EXERCISE - Rewrite the text of these entries with "Full Guide" replaced by "Complete Guide" and everything else unchanged. Leave the pictures out of your answer.

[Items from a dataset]
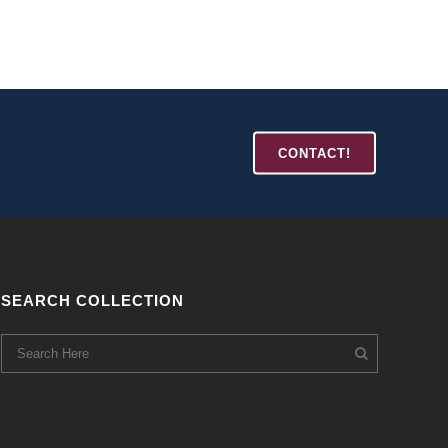
CONTACT!
SEARCH COLLECTION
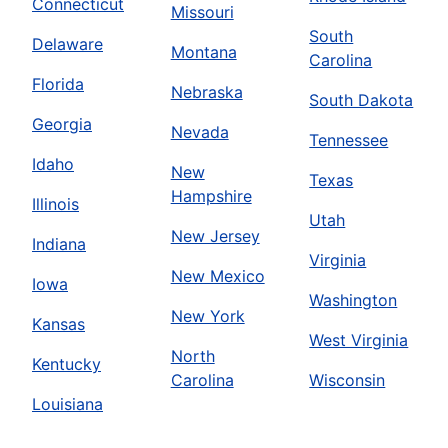
Connecticut
Missouri
South
Delaware
Montana
Carolina
Florida
Nebraska
South Dakota
Georgia
Nevada
Tennessee
Idaho
New
Texas
Hampshire
Illinois
Utah
New Jersey
Indiana
Virginia
New Mexico
Iowa
Washington
New York
Kansas
West Virginia
North
Kentucky
Carolina
Wisconsin
Louisiana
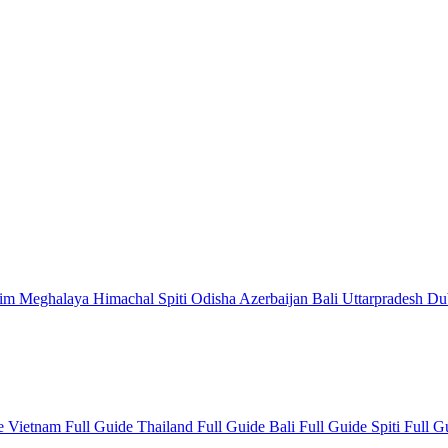
kim
Meghalaya
Himachal
Spiti
Odisha
Azerbaijan
Bali
Uttarpradesh
Du
de
Vietnam Full Guide
Thailand Full Guide
Bali Full Guide
Spiti Full 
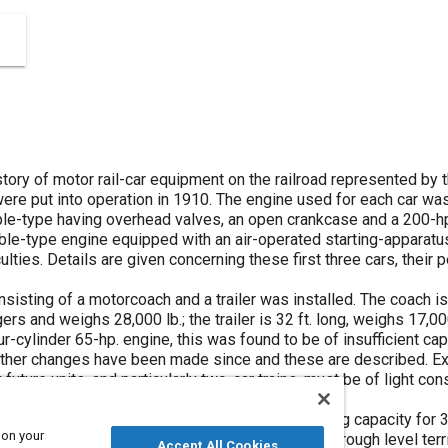
tory of motor rail-car equipment on the railroad represented by th
were put into operation in 1910. The engine used for each car was 
ble-type having overhead valves, an open crankcase and a 200-hp
ible-type engine equipped with an air-operated starting-apparatu
culties. Details are given concerning these first three cars, the
nsisting of a motorcoach and a trailer was installed. The coach is
rs and weighs 28,000 lb.; the trailer is 32 ft. long, weighs 17,0
ur-cylinder 65-hp. engine, this was found to be of insufficient ca
ther changes have been made since and these are described. Expe
future units, and particularly two-car trains, must be of light co
ad lines.
a single-unit rail-car weighing 30,000 lb. and having capacity for 
 on your
es very successfully over a daily 185-mile run through level territ
Accept All Cookies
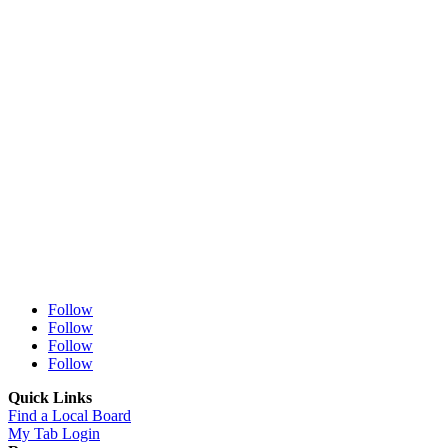
Follow
Follow
Follow
Follow
Quick Links
Find a Local Board
My Tab Login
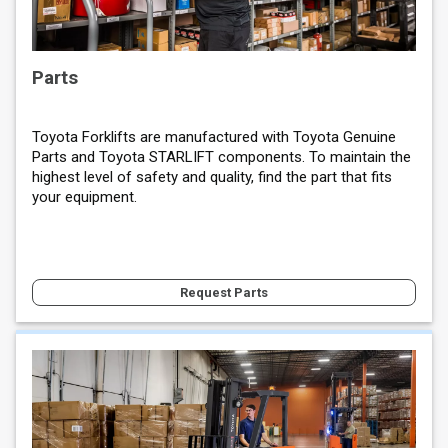
Parts
Toyota Forklifts are manufactured with Toyota Genuine
Parts and Toyota STARLIFT components. To maintain the
highest level of safety and quality, find the part that fits
your equipment.
Request Parts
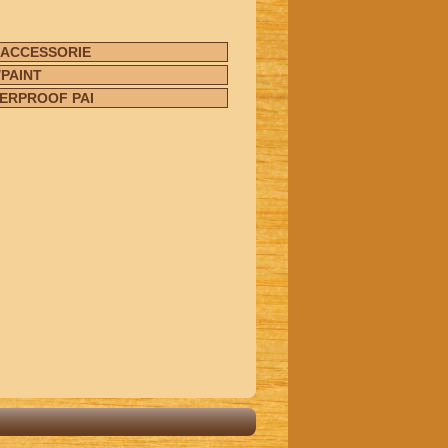
 ACCESSORIE
PAINT
ERPROOF PAI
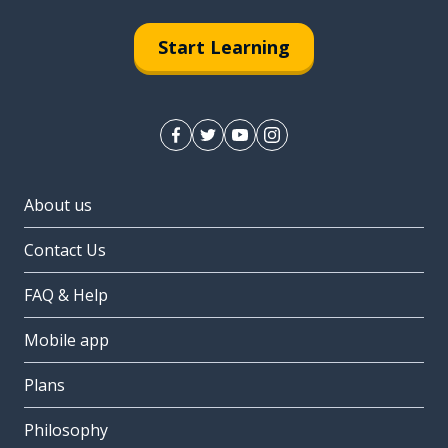
Start Learning
About us
Contact Us
FAQ & Help
Mobile app
Plans
Philosophy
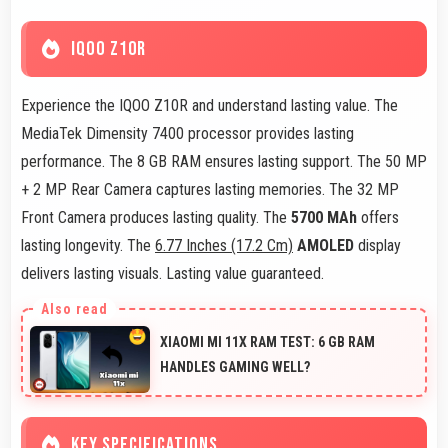
IQOO Z10R
Experience the IQOO Z10R and understand lasting value. The
MediaTek Dimensity 7400 processor provides lasting
performance. The 8 GB RAM ensures lasting support. The 50 MP
+ 2 MP Rear Camera captures lasting memories. The 32 MP
Front Camera produces lasting quality. The
5700 MAh
offers
lasting longevity. The
6.77 Inches (17.2 Cm)
AMOLED
display
delivers lasting visuals. Lasting value guaranteed.
XIAOMI MI 11X RAM TEST: 6 GB RAM
HANDLES GAMING WELL?
KEY SPECIFICATIONS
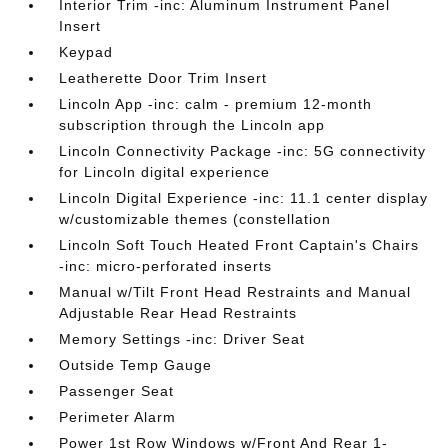
Interior Trim -inc: Aluminum Instrument Panel
Insert
Keypad
Leatherette Door Trim Insert
Lincoln App -inc: calm - premium 12-month
subscription through the Lincoln app
Lincoln Connectivity Package -inc: 5G connectivity
for Lincoln digital experience
Lincoln Digital Experience -inc: 11.1 center display
w/customizable themes (constellation
Lincoln Soft Touch Heated Front Captain's Chairs
-inc: micro-perforated inserts
Manual w/Tilt Front Head Restraints and Manual
Adjustable Rear Head Restraints
Memory Settings -inc: Driver Seat
Outside Temp Gauge
Passenger Seat
Perimeter Alarm
Power 1st Row Windows w/Front And Rear 1-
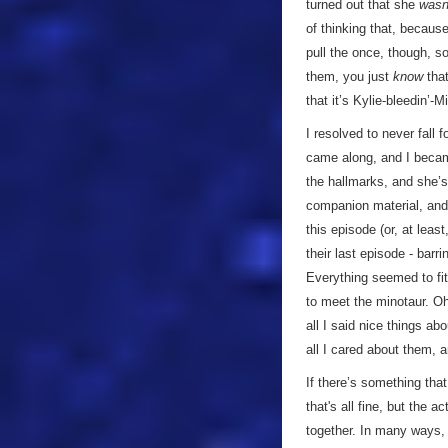
turned out that she
wasn
of thinking that, because
pull the once, though, so
them, you just
know
that
that it’s Kylie-bleedin’-
I resolved to never fall f
came along, and I bec
the hallmarks, and she’s
companion material, and
this episode (or, at least
their last episode - barr
Everything seemed to fit
to meet the minotaur. O
all I said nice things a
all I cared about them, an
If there’s something that 
that's all fine, but the 
together. In many ways, i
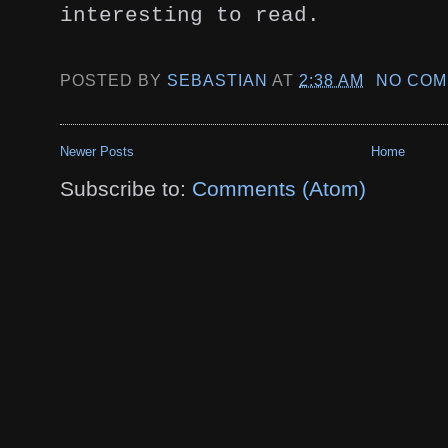
interesting to read.
POSTED BY
SEBASTIAN
AT
2:38 AM
NO COM
Newer Posts
Home
Subscribe to:
Comments (Atom)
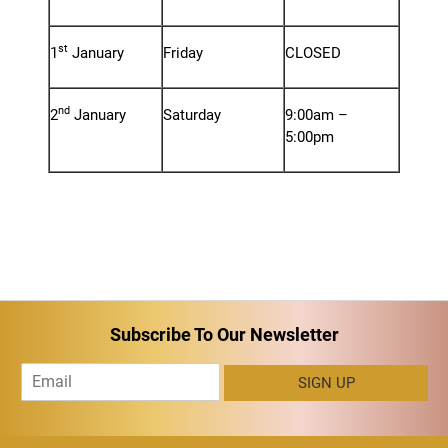
st
1
January
Friday
CLOSED
nd
2
January
Saturday
9:00am –
5:00pm
Subscribe To Our Newsletter
E
SIGN UP
m
a
i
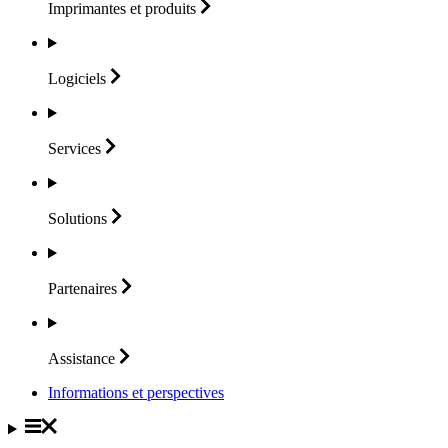
Imprimantes et
produits
Logiciels
Services
Solutions
Partenaires
Assistance
Informations et perspectives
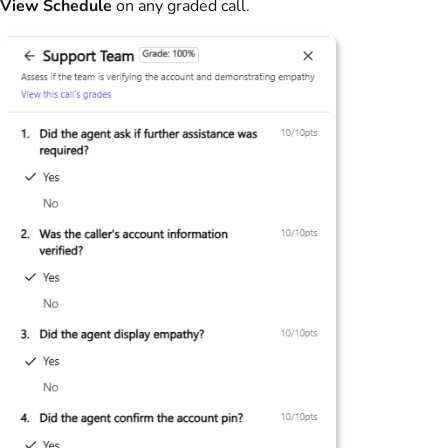
View Schedule
on any graded call.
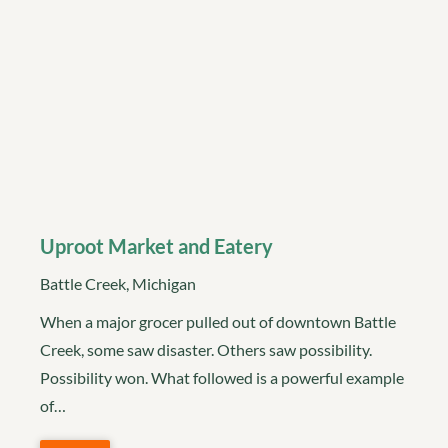
Uproot Market and Eatery
Battle Creek, Michigan
When a major grocer pulled out of downtown Battle
Creek, some saw disaster. Others saw possibility.
Possibility won. What followed is a powerful example
of…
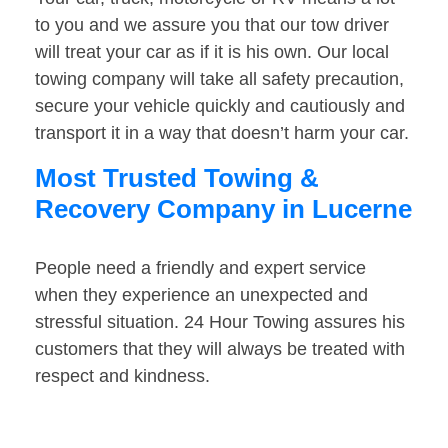
to you and we assure you that our tow driver
will treat your car as if it is his own. Our local
towing company will take all safety precaution,
secure your vehicle quickly and cautiously and
transport it in a way that doesn’t harm your car.
Most Trusted Towing &
Recovery Company in Lucerne
People need a friendly and expert service
when they experience an unexpected and
stressful situation. 24 Hour Towing assures his
customers that they will always be treated with
respect and kindness.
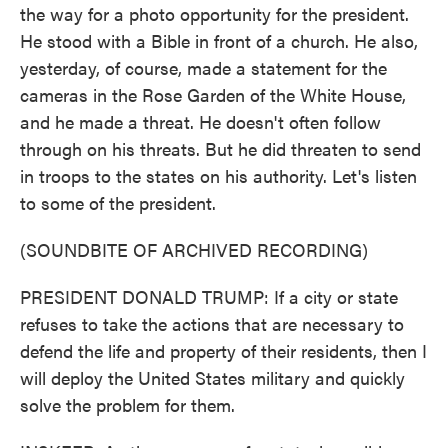
the way for a photo opportunity for the president.
He stood with a Bible in front of a church. He also,
yesterday, of course, made a statement for the
cameras in the Rose Garden of the White House,
and he made a threat. He doesn't often follow
through on his threats. But he did threaten to send
in troops to the states on his authority. Let's listen
to some of the president.
(SOUNDBITE OF ARCHIVED RECORDING)
PRESIDENT DONALD TRUMP: If a city or state
refuses to take the actions that are necessary to
defend the life and property of their residents, then I
will deploy the United States military and quickly
solve the problem for them.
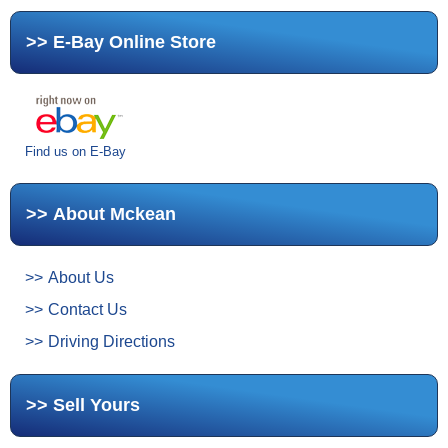
E-Bay Online Store
Find us on E-Bay
About Mckean
About Us
Contact Us
Driving Directions
Sell Yours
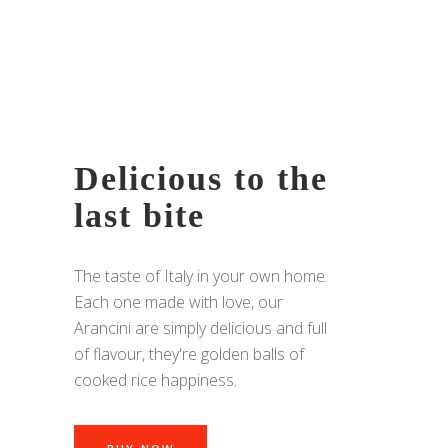
Delicious to the
last bite
The taste of Italy in your own home.
Each one made with love, our
Arancini are simply delicious and full
of flavour, they're golden balls of
cooked rice happiness.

TASK RESULT -
CONTACT!
SEARCH COLLECTION
Connecticut
Missouri
South
Delaware
Montana
Carolina
Florida
Nebraska
South Dakota
Georgia
Nevada
Tennessee
Idaho
New
Texas
Hampshire
Illinois
Utah
New Jersey
Indiana
Virginia
New Mexico
Iowa
Washington
New York
Kansas
West Virginia
North
Kentucky
Carolina
Wisconsin
Louisiana
kim
Meghalaya
Himachal
Spiti
Odisha
Azerbaijan
Bali
Uttarpradesh
Du
de
Vietnam Complete Guide
Thailand Complete Guide
Bali Complete Guide
Spiti Full 
tory of motor rail-car equipment on the railroad represented by th
were put into operation in 1910. The engine used for each car was 
ble-type having overhead valves, an open crankcase and a 200-hp
ible-type engine equipped with an air-operated starting-apparatu
culties. Details are given concerning these first three cars, the
nsisting of a motorcoach and a trailer was installed. The coach is
rs and weighs 28,000 lb.; the trailer is 32 ft. long, weighs 17,0
ur-cylinder 65-hp. engine, this was found to be of insufficient ca
ther changes have been made since and these are described. Expe
future units, and particularly two-car trains, must be of light co
ad lines.
a single-unit rail-car weighing 30,000 lb. and having capacity for 
 on your
es very successfully over a daily 185-mile run through level territ
Accept All Cookies
Follow
Follow
Follow
Follow
Quick Links
Find a Local Board
My Tab Login
Parts
Toyota Forklifts are manufactured with Toyota Genuine
Parts and Toyota STARLIFT components. To maintain the
highest level of safety and quality, find the part that fits
your equipment.
Request Parts
 ACCESSORIE
PAINT
ERPROOF PAI
Start Learning
About us
Contact Us
FAQ & Help
Mobile app
Plans
Philosophy
IQOO Z10R
Experience the IQOO Z10R and understand lasting value. The
MediaTek Dimensity 7400 processor provides lasting
performance. The 8 GB RAM ensures lasting support. The 50 MP
+ 2 MP Rear Camera captures lasting memories. The 32 MP
Front Camera produces lasting quality. The
5700 MAh
offers
lasting longevity. The
6.77 Inches (17.2 Cm)
AMOLED
display
delivers lasting visuals. Lasting value guaranteed.
XIAOMI MI 11X RAM TEST: 6 GB RAM
HANDLES GAMING WELL?
KEY SPECIFICATIONS
Interior Trim -inc: Aluminum Instrument Panel
Insert
Keypad
Leatherette Door Trim Insert
Lincoln App -inc: calm - premium 12-month
subscription through the Lincoln app
Lincoln Connectivity Package -inc: 5G connectivity
for Lincoln digital experience
Lincoln Digital Experience -inc: 11.1 center display
w/customizable themes (constellation
Lincoln Soft Touch Heated Front Captain's Chairs
-inc: micro-perforated inserts
Manual w/Tilt Front Head Restraints and Manual
Adjustable Rear Head Restraints
Memory Settings -inc: Driver Seat
Outside Temp Gauge
Passenger Seat
Perimeter Alarm
Power 1st Row Windows w/Front And Rear 1-
turned out that she
wasn
of thinking that, because
pull the once, though, so
them, you just
know
that
that it’s Kylie-bleedin’-
I resolved to never fall f
came along, and I bec
the hallmarks, and she’s
companion material, and
this episode (or, at least
their last episode - barr
Everything seemed to fit
to meet the minotaur. O
all I said nice things a
all I cared about them, an
If there’s something that 
that's all fine, but the 
together. In many ways, i
interesting to read.
POSTED BY
SEBASTIAN
AT
2:38 AM
NO COM
Newer Posts
Home
Subscribe to:
Comments (Atom)
st
1
January
Friday
CLOSED
nd
2
January
Saturday
9:00am –
5:00pm
Subscribe To Our Newsletter
E
SIGN UP
m
a
i
Imprimantes et
produits
Logiciels
Services
Solutions
Partenaires
Assistance
Informations et perspectives
View Schedule
on any graded call.
Uproot Market and Eatery
Battle Creek, Michigan
When a major grocer pulled out of downtown Battle
Creek, some saw disaster. Others saw possibility.
Possibility won. What followed is a powerful example
of…
to you and we assure you that our tow driver
will treat your car as if it is his own. Our local
towing company will take all safety precaution,
secure your vehicle quickly and cautiously and
transport it in a way that doesn’t harm your car.
Most Trusted Towing &
Recovery Company in Lucerne
People need a friendly and expert service
when they experience an unexpected and
stressful situation. 24 Hour Towing assures his
customers that they will always be treated with
respect and kindness.
the way for a photo opportunity for the president.
He stood with a Bible in front of a church. He also,
yesterday, of course, made a statement for the
cameras in the Rose Garden of the White House,
and he made a threat. He doesn't often follow
through on his threats. But he did threaten to send
in troops to the states on his authority. Let's listen
to some of the president.
(SOUNDBITE OF ARCHIVED RECORDING)
PRESIDENT DONALD TRUMP: If a city or state
refuses to take the actions that are necessary to
defend the life and property of their residents, then I
will deploy the United States military and quickly
solve the problem for them.
E-Bay Online Store
Find us on E-Bay
About Mckean
About Us
Contact Us
Driving Directions
Sell Yours
Delicious to the
last bite
The taste of Italy in your own home.
Each one made with love, our
Arancini are simply delicious and full
of flavour, they're golden balls of
cooked rice happiness.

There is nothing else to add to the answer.